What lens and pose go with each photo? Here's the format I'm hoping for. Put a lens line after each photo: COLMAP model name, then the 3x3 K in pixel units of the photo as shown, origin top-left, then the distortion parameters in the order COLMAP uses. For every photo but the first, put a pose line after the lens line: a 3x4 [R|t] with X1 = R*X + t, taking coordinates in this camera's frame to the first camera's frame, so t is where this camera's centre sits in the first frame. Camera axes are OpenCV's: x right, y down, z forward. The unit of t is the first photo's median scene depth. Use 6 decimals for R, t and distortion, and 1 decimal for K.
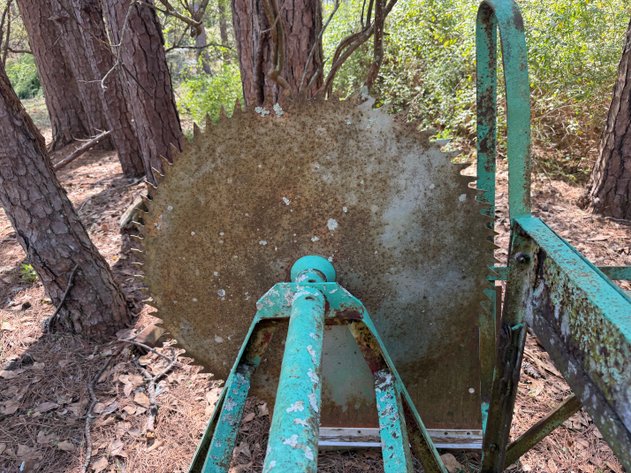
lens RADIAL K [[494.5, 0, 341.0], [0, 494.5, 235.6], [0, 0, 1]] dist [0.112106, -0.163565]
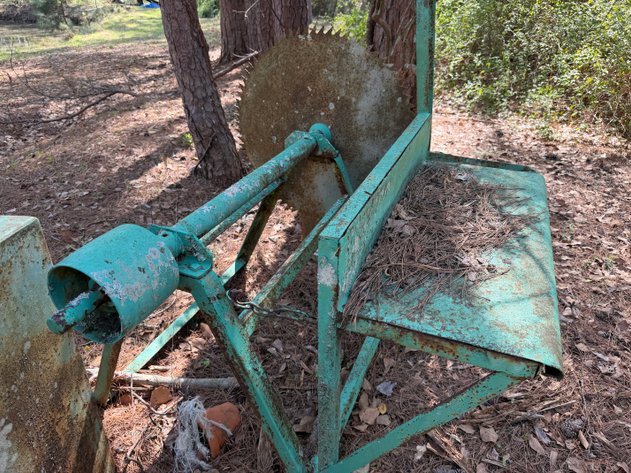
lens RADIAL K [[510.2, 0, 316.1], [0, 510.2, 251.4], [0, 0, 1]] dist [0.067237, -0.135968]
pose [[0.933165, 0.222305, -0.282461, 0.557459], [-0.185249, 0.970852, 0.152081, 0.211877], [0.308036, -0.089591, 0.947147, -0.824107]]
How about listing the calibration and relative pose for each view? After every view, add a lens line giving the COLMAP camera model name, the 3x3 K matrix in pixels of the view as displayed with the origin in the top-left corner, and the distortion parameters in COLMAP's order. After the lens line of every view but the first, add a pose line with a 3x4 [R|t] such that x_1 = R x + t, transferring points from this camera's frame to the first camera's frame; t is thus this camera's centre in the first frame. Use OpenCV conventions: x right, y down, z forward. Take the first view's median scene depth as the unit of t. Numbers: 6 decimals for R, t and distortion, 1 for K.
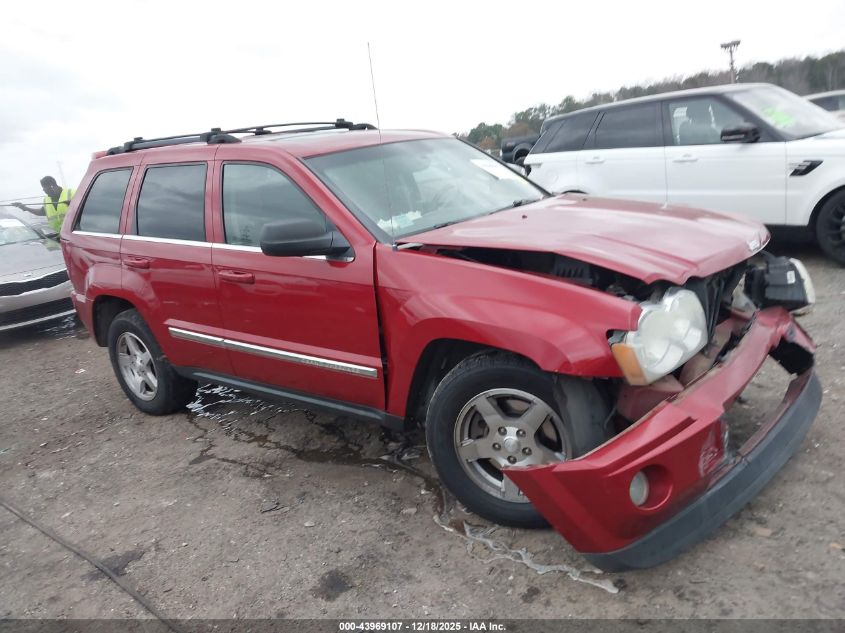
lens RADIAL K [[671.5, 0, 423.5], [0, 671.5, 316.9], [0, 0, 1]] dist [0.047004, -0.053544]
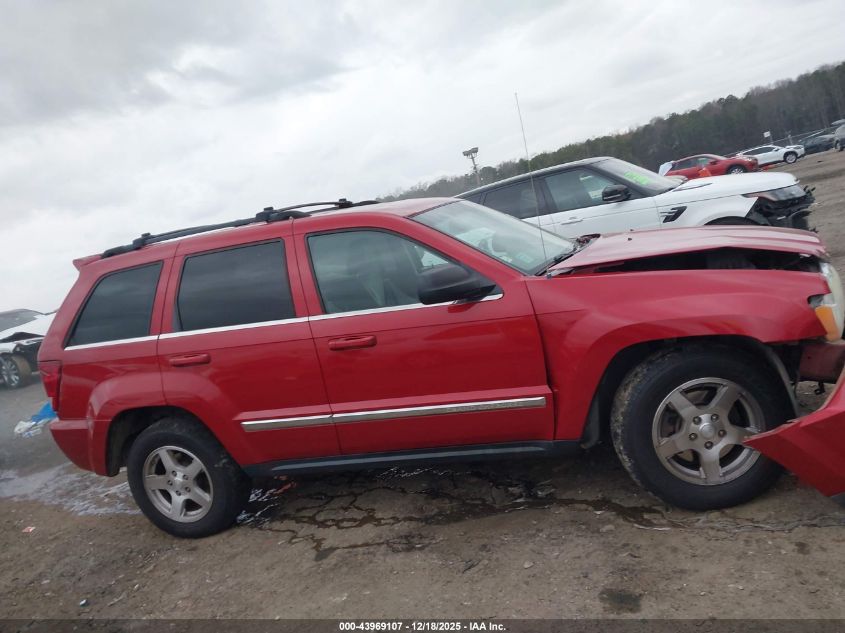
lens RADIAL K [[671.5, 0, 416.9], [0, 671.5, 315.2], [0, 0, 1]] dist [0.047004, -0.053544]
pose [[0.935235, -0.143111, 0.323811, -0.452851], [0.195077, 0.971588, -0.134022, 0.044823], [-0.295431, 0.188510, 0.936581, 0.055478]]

==

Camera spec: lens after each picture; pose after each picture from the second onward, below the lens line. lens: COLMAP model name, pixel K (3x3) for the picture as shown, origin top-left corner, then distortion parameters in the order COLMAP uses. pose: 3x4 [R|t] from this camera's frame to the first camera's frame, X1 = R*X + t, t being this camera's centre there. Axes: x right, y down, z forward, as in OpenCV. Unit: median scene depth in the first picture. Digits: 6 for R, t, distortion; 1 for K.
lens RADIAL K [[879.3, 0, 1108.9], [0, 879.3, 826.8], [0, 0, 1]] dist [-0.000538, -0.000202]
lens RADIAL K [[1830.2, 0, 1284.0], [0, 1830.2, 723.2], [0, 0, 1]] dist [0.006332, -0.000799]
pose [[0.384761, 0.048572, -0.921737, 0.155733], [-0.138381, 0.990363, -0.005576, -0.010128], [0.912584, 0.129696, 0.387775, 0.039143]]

### ASSIGNMENT
Give as a numbered list the lines of the material beginning at the line that contains "Camera spec: lens" and ending with the line that contains "0.129696, 0.387775, 0.039143]]", both included, leaving out any blank lines.

### ANSWER BELOW
1. Camera spec: lens after each picture; pose after each picture from the second onward, below the lens line. lens: COLMAP model name, pixel K (3x3) for the picture as shown, origin top-left corner, then distortion parameters in the order COLMAP uses. pose: 3x4 [R|t] from this camera's frame to the first camera's frame, X1 = R*X + t, t being this camera's centre there. Axes: x right, y down, z forward, as in OpenCV. Unit: median scene depth in the first picture. Digits: 6 for R, t, distortion; 1 for K.
2. lens RADIAL K [[879.3, 0, 1108.9], [0, 879.3, 826.8], [0, 0, 1]] dist [-0.000538, -0.000202]
3. lens RADIAL K [[1830.2, 0, 1284.0], [0, 1830.2, 723.2], [0, 0, 1]] dist [0.006332, -0.000799]
4. pose [[0.384761, 0.048572, -0.921737, 0.155733], [-0.138381, 0.990363, -0.005576, -0.010128], [0.912584, 0.129696, 0.387775, 0.039143]]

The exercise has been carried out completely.